It is estimated that over 200 million Americans, more than 2/3 of the US population, do not get enough magnesium. This is important because magnesium is a mineral that plays a critical role in the human body. Magnesium helps maintain normal muscle and nerve function; studies point to magnesium’s efficacy for treating muscle and nerve pain as well as its ability to reduce cramping. Magnesium also keeps the heart rhythm steady and supports a healthy immune system. Magnesium also helps regulate blood sugar levels, promotes normal blood pressure, and is known to be involved in energy metabolism and protein synthesis. Recent study has focused on the role of magnesium in preventing and managing disorders such as hypertension, cardiovascular disease, and diabetes.

Bone health is supported by many factors, most notably calcium and vitamin D. However, some evidence suggests that magnesium deficiency may be an additional risk factor for postmenopausal osteoporosis. This may be due to the fact that magnesium deficiency alters calcium metabolism and the hormones that regulate calcium. Several human studies have suggested that magnesium supplementation may improve bone mineral density.

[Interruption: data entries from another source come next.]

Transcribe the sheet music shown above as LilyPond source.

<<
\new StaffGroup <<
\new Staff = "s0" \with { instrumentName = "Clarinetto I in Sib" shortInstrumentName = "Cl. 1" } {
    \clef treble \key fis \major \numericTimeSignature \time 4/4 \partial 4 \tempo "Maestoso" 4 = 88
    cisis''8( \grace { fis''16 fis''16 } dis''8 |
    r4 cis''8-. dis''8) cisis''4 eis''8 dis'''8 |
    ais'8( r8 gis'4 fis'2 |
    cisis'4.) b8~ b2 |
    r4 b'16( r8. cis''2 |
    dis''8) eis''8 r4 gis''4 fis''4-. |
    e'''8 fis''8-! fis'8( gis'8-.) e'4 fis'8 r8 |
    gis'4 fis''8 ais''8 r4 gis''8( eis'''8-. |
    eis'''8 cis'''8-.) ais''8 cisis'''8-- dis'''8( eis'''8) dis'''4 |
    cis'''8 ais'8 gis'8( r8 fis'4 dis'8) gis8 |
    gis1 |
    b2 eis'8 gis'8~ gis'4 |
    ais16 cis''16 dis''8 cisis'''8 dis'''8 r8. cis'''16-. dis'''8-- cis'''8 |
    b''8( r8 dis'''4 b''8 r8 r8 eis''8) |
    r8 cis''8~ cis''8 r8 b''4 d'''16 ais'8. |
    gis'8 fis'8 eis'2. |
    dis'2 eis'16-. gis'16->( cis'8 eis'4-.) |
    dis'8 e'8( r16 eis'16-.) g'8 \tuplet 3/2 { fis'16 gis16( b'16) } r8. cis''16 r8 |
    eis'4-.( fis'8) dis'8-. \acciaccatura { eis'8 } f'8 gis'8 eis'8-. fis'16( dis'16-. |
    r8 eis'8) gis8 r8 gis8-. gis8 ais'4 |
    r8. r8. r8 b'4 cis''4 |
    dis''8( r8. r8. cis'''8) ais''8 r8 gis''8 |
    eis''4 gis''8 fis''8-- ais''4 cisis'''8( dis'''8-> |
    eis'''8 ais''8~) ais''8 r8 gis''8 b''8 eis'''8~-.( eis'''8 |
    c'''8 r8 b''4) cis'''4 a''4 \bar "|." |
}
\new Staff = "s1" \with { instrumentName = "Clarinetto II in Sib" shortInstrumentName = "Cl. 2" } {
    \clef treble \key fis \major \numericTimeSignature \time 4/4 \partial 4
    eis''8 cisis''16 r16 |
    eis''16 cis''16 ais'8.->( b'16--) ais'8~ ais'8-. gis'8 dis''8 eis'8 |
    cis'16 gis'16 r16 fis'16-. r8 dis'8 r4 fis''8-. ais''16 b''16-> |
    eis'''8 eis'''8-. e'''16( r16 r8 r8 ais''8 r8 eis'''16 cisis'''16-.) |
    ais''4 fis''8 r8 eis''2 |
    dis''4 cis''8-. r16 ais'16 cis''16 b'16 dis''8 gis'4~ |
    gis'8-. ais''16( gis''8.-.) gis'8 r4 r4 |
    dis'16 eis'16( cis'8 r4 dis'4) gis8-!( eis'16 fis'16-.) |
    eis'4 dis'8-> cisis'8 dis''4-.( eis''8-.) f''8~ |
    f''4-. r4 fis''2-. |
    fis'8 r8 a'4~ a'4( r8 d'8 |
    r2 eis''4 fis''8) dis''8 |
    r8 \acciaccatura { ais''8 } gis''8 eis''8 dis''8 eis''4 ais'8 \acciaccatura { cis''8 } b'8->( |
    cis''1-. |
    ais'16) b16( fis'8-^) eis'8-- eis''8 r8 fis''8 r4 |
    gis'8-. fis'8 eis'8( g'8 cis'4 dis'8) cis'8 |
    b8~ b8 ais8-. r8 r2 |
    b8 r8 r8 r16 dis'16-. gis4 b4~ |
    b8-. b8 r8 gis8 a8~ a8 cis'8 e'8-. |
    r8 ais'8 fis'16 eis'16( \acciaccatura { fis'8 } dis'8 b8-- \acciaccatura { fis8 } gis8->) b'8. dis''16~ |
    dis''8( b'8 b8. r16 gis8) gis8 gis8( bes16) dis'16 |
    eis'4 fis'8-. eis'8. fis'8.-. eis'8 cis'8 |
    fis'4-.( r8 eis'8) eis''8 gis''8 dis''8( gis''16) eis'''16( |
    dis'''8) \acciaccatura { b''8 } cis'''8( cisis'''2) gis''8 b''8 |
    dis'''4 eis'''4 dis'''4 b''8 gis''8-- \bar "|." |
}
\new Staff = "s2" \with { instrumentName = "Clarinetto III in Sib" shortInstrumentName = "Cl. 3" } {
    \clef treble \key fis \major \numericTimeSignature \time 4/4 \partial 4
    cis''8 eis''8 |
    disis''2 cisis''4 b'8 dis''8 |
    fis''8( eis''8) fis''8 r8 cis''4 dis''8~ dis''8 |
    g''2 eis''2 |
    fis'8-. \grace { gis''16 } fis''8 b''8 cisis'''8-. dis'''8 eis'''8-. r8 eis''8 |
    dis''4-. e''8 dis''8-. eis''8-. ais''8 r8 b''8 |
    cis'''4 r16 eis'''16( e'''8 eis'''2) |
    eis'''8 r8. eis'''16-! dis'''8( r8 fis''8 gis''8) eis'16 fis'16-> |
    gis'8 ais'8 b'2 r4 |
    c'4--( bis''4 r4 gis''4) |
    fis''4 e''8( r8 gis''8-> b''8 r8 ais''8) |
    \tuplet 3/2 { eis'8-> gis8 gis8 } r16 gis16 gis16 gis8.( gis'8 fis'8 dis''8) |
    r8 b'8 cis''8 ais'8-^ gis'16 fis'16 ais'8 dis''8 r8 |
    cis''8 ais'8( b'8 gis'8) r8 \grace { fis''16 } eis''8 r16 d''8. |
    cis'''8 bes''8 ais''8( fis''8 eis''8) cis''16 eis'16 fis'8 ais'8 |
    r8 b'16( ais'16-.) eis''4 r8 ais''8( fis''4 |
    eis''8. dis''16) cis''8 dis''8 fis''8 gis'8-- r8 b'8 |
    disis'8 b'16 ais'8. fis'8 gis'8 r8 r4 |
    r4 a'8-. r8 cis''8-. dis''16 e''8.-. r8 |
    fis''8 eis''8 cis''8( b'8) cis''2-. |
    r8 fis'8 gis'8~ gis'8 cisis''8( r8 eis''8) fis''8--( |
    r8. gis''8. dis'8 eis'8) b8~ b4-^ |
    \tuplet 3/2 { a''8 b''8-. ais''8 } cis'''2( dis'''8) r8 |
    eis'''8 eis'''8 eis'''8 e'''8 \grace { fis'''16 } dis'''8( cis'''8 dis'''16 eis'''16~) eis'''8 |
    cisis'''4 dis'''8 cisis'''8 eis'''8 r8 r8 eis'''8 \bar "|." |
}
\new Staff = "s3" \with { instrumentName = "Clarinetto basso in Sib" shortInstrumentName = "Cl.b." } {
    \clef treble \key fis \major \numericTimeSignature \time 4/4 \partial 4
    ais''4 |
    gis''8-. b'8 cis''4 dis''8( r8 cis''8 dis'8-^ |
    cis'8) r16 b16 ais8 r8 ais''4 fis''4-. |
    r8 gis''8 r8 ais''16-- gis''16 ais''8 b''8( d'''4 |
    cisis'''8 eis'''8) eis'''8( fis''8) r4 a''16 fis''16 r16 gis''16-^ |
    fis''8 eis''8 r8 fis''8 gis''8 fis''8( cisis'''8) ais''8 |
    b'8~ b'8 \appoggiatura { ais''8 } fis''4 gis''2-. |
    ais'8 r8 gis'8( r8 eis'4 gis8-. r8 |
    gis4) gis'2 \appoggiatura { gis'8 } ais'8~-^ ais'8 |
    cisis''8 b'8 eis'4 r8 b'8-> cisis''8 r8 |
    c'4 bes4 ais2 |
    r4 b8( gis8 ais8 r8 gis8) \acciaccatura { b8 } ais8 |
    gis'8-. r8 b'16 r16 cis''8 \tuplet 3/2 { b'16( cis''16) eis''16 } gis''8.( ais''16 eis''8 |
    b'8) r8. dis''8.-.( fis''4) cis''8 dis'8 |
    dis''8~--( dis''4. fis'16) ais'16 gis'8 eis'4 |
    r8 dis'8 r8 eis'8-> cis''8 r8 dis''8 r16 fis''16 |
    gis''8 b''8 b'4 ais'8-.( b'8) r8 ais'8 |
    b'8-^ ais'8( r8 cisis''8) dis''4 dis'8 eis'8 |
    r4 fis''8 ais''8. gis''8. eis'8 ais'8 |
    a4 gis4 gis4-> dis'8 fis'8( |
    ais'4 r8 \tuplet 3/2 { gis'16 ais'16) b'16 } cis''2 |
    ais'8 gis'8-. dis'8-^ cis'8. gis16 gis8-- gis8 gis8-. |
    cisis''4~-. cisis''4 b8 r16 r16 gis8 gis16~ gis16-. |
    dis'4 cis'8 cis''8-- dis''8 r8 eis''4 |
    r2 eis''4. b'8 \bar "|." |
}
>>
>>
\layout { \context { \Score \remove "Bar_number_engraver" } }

Even with an optimal diet, magnesium and other nutrient deficiencies can occur for several reasons. If the soil in which foods are grown has been depleted of nutrients, including magnesium, so are the foods that are grown in it. Add to that the fact that processed foods and refined grains are generally low in magnesium (another good reason to avoid white bread and opt for whole grain, since magnesium is concentrated in the germ and the bran of grains and refining flour removes them). If we could get adequate magnesium in our diet, absorption would still pose a problem for many of us. Our ability to absorb magnesium is affected by conditions such as diabetes and liver disease. Using nicotine, alcohol, caffeine, and excess sugar depletes magnesium; so do drugs such as antacids, diuretics, birth control pills, albuterol, insulin, corticosteroids and some antibiotics.

What to do? The recommended daily allowance for magnesium is 400 mg/day. Consider taking a quality multivitamin that provides 100% of the Recommended Daily Value for magnesium and the other essential vitamins and minerals as a good foundation for a healthful diet. Most dietary magnesium comes from vegetables, such as dark green, leafy vegetables. Other foods that are good sources of magnesium include, fruits (bananas, dried apricots, and avocados); nuts (almonds and cashews); peas, beans (legumes), and seeds; soy products (soy flour and tofu); and, whole grains (brown rice and bran cereal).